Frequently Asked Questions about this Article…
What did the Federal Court decide about ASIC's case against Macquarie Bank and the Bank of Queensland?
The Federal Court rejected the banks' bid to have the corporate regulator's damages case thrown out. Justice Lindsay Foster found that ASIC can continue the action, although ASIC must amend its court pleadings to conform with his judgment.
Who are the main parties involved in the ASIC case related to Storm Financial?
The proceedings involve the Australian Securities and Investments Commission (ASIC) bringing a damages case on behalf of former Storm clients Barry and Deanna Doyle, against Macquarie Bank and the Bank of Queensland. Storm Financial is the failed adviser at the centre of the dispute.
What are the banks accused of in the Storm Financial matter?
ASIC alleges the banks may have been 'linked credit providers' in relation to Storm Financial and could be liable, via a strict-liability pathway, for alleged misrepresentations and other contravening conduct attributed to Storm. Those are allegations the court will consider — they have not been proven.
What happened to Barry and Deanna Doyle after they followed Storm Financial's advice?

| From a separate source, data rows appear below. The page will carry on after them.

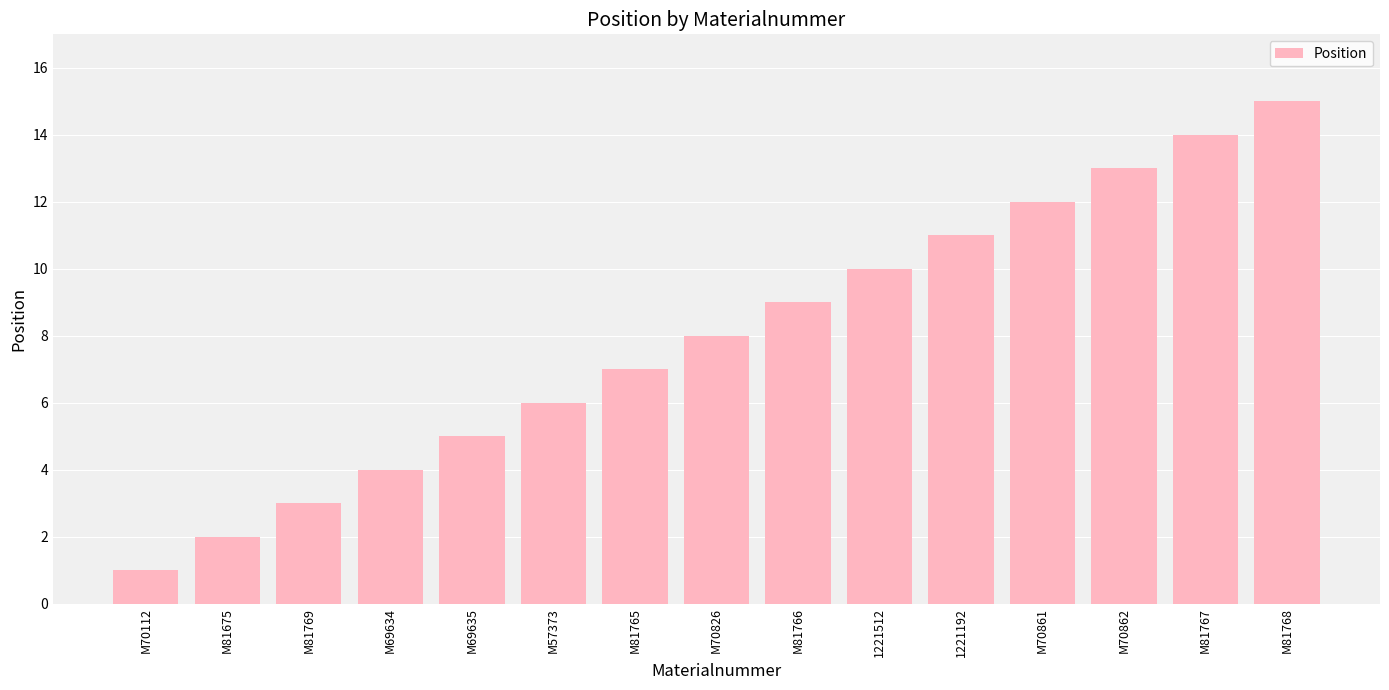

What position from the right is M69635?

11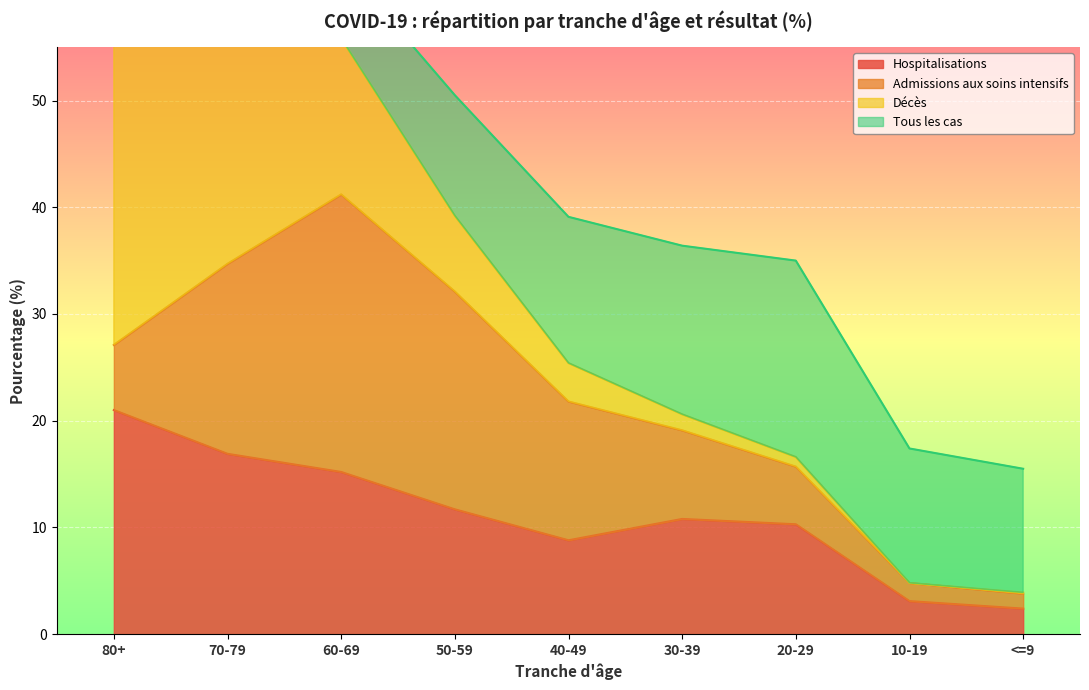

What is the difference between the second highest and minimum values in the Décès series?

22.3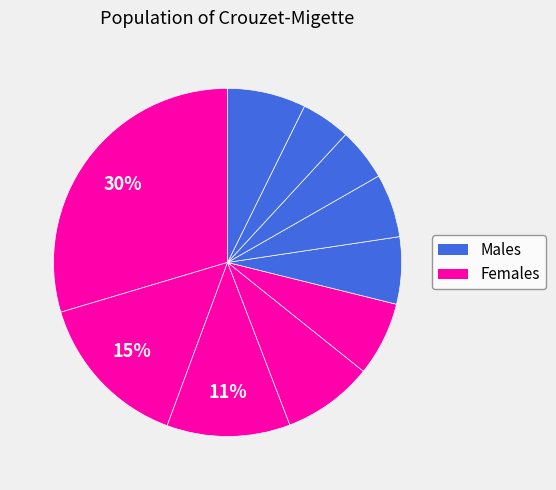

How many segments does this pie chart have?

10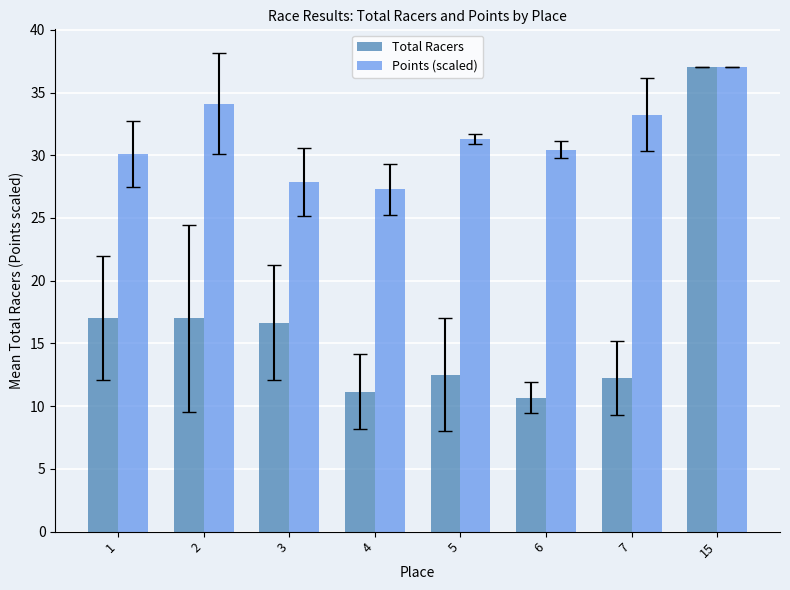

Which series has the largest total across all categories?

Points (scaled)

According to the article, the Doyles, described as 'financially naive retirees', cashed in $650,000 of superannuation in 2006, borrowed from the Bank of Queensland via an investment home loan and from Macquarie via a margin loan, and invested about $2.26 million in Storm-indexed trusts. They subsequently lost all their superannuation and cash and owed the Bank of Queensland $456,000 — an amount said to equal the value of their home.

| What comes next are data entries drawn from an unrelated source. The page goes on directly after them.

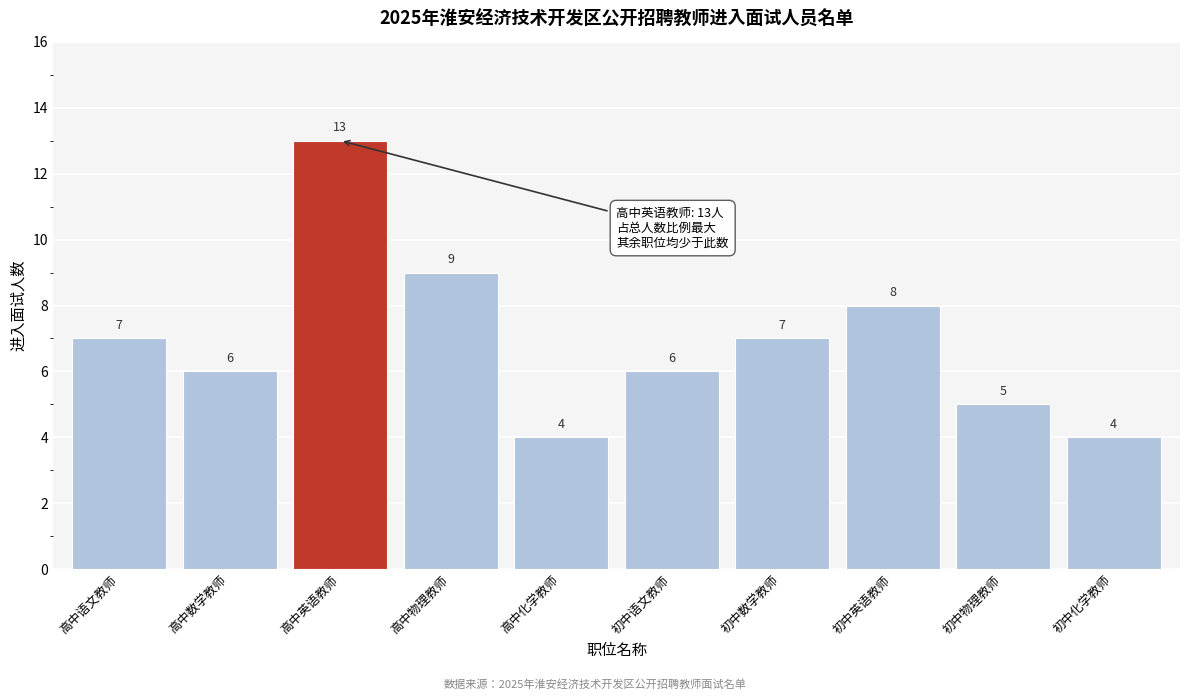

Reading right to left, transcribe all the data shown in this chart.

4	5	8	7	6	4	9	13	6	7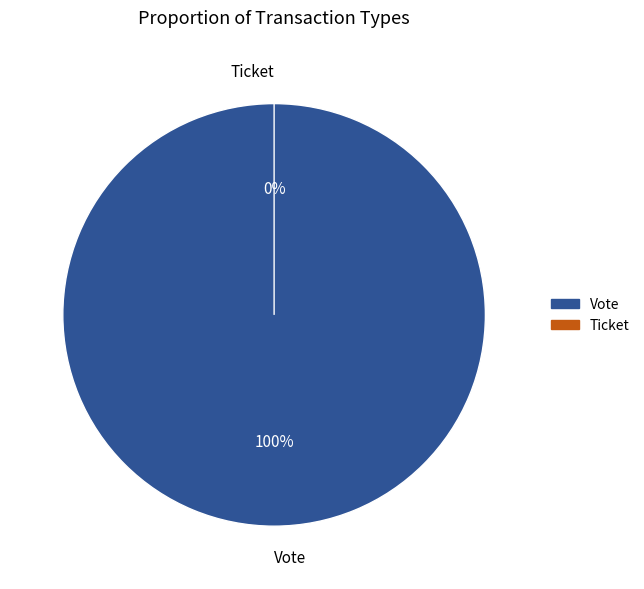

The Vote slice represents 100% of the pie. True or false?

True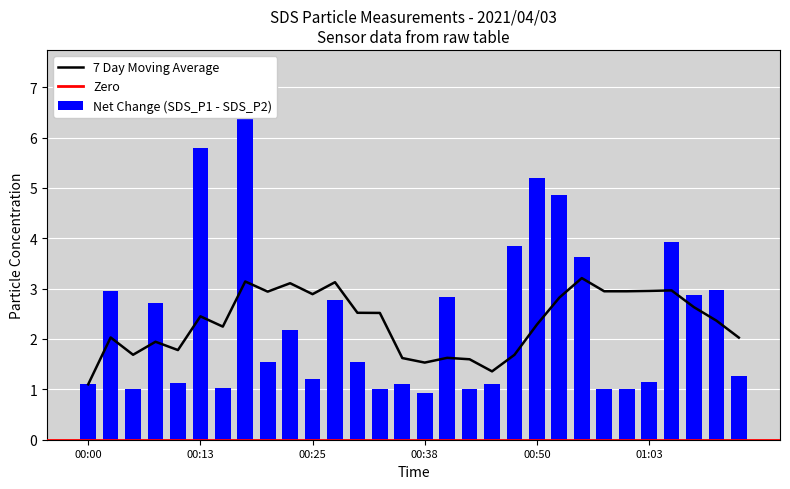

Does the chart contain any negative values?

No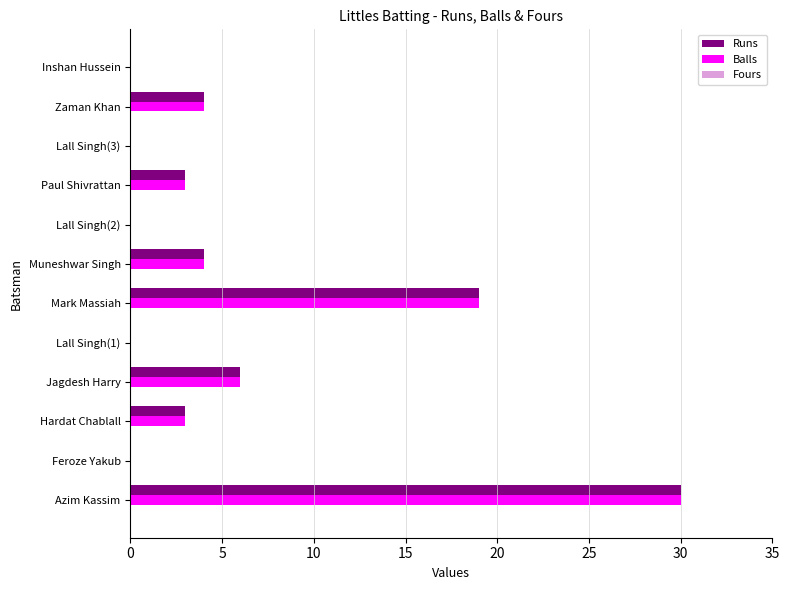

What is the total value across all series at Jagdesh Harry?

12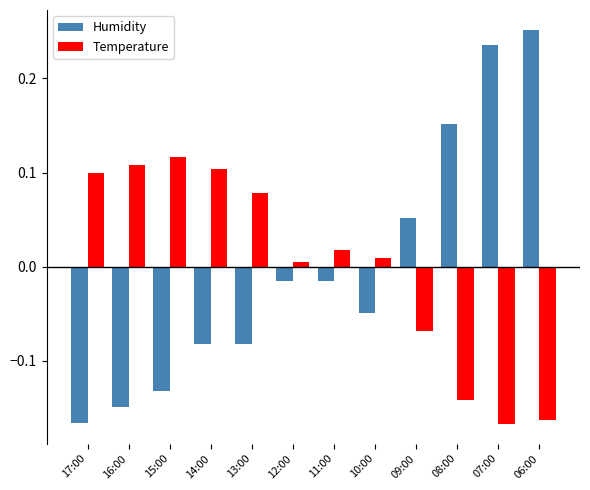

At which label does Humidity first exceed 0?

09:00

Why does the legal definition of 'consumer' matter in this case?
Justice Foster flagged that a key issue is whether the Doyles qualify as 'consumers' under law — meaning services 'ordinarily acquired for personal, domestic or household use or consumption.' If they are not consumers, certain Trade Practices Act pathways for liability might not apply. The judge said he could not conclude ASIC had no reasonable prospect of proving the Doyles were consumers.

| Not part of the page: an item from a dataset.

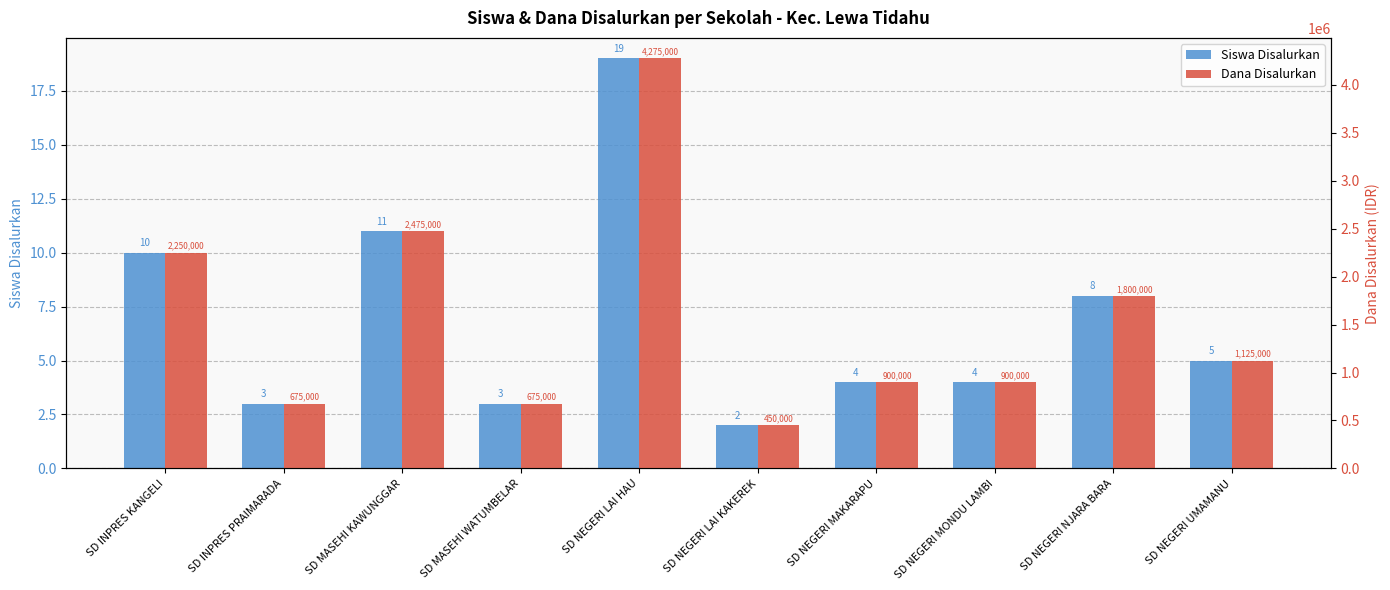

Count the number of categories in the chart.

10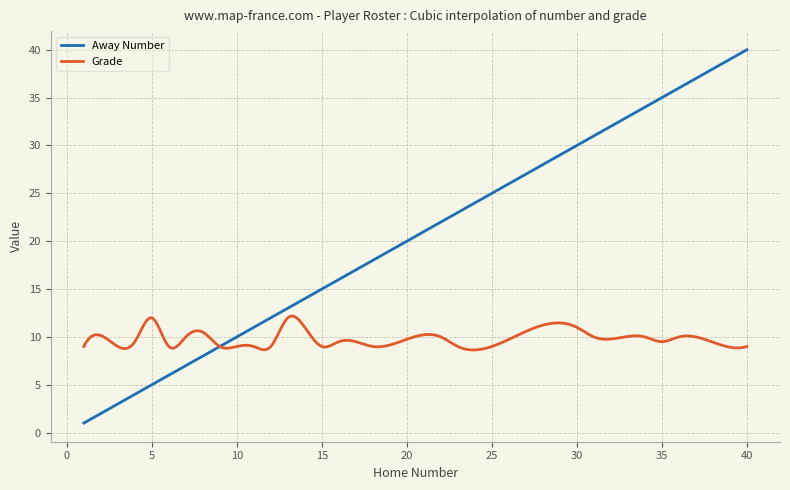

Which series has the largest total across all categories?

Away Number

Does this Federal Court decision mean the banks are definitely liable?
No. The judgment simply allows ASIC's case to proceed rather than being thrown out. The article makes clear these are allegations that will be litigated; Justice Foster noted the banks' arguments might still ultimately succeed on some points as the case continues.
Are there other related cases that could affect the outcome?
Yes. The banks chose to defer their strike-out application in part because two Storm Financial cases in Queensland raise similar factual and legal issues that could influence the Federal Court proceedings.
What does this case mean for everyday investors worried about leveraged advice or margin loans?
While the article focuses on the court dispute, it highlights that regulators like ASIC can pursue banks over the role they play in complex, geared investment strategies promoted by advisers. For everyday investors, the case underlines the potential risks of borrowing to invest and the fact that legal and regulatory scrutiny can follow major adviser failures like Storm Financial's collapse.